— Your goal —
The task requires restating, word for word, the lines of the entries below from the one containing "mug: present [287,355,323,386]" through the final one, both included.

[Extracted records]

►

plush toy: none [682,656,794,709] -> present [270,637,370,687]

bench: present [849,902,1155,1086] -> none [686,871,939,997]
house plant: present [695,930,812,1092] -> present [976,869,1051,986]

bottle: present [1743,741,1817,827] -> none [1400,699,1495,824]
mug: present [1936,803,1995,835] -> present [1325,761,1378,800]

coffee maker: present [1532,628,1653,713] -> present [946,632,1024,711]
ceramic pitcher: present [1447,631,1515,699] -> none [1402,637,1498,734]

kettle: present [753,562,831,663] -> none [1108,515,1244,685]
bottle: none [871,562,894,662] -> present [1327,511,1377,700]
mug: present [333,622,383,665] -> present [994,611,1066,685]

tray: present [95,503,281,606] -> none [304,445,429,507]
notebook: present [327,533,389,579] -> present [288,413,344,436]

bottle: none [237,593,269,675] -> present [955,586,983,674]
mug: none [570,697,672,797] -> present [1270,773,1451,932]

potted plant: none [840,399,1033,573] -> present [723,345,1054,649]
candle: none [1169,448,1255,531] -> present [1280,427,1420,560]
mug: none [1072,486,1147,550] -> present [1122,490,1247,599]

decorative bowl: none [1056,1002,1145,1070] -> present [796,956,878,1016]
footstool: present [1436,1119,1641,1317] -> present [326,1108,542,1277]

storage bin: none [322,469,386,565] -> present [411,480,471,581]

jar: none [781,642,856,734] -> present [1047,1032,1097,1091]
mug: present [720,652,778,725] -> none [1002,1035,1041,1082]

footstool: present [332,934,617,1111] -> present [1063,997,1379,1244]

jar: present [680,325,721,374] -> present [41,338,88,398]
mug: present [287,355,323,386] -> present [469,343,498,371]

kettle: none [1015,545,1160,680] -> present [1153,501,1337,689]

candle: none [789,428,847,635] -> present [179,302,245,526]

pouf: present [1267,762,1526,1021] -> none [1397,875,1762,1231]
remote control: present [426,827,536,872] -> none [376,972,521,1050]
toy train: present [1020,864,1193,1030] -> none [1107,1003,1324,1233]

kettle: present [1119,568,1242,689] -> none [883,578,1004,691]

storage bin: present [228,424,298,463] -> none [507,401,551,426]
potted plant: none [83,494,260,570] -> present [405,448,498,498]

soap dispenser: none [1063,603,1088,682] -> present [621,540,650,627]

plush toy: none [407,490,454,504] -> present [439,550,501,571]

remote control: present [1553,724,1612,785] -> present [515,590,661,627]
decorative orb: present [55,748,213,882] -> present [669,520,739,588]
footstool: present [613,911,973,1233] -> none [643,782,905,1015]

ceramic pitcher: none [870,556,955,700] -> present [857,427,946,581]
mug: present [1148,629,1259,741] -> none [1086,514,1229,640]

◄

— Exercise solution —
mug: present [287,355,323,386] -> present [469,343,498,371]

kettle: none [1015,545,1160,680] -> present [1153,501,1337,689]

candle: none [789,428,847,635] -> present [179,302,245,526]

pouf: present [1267,762,1526,1021] -> none [1397,875,1762,1231]
remote control: present [426,827,536,872] -> none [376,972,521,1050]
toy train: present [1020,864,1193,1030] -> none [1107,1003,1324,1233]

kettle: present [1119,568,1242,689] -> none [883,578,1004,691]

storage bin: present [228,424,298,463] -> none [507,401,551,426]
potted plant: none [83,494,260,570] -> present [405,448,498,498]

soap dispenser: none [1063,603,1088,682] -> present [621,540,650,627]

plush toy: none [407,490,454,504] -> present [439,550,501,571]

remote control: present [1553,724,1612,785] -> present [515,590,661,627]
decorative orb: present [55,748,213,882] -> present [669,520,739,588]
footstool: present [613,911,973,1233] -> none [643,782,905,1015]

ceramic pitcher: none [870,556,955,700] -> present [857,427,946,581]
mug: present [1148,629,1259,741] -> none [1086,514,1229,640]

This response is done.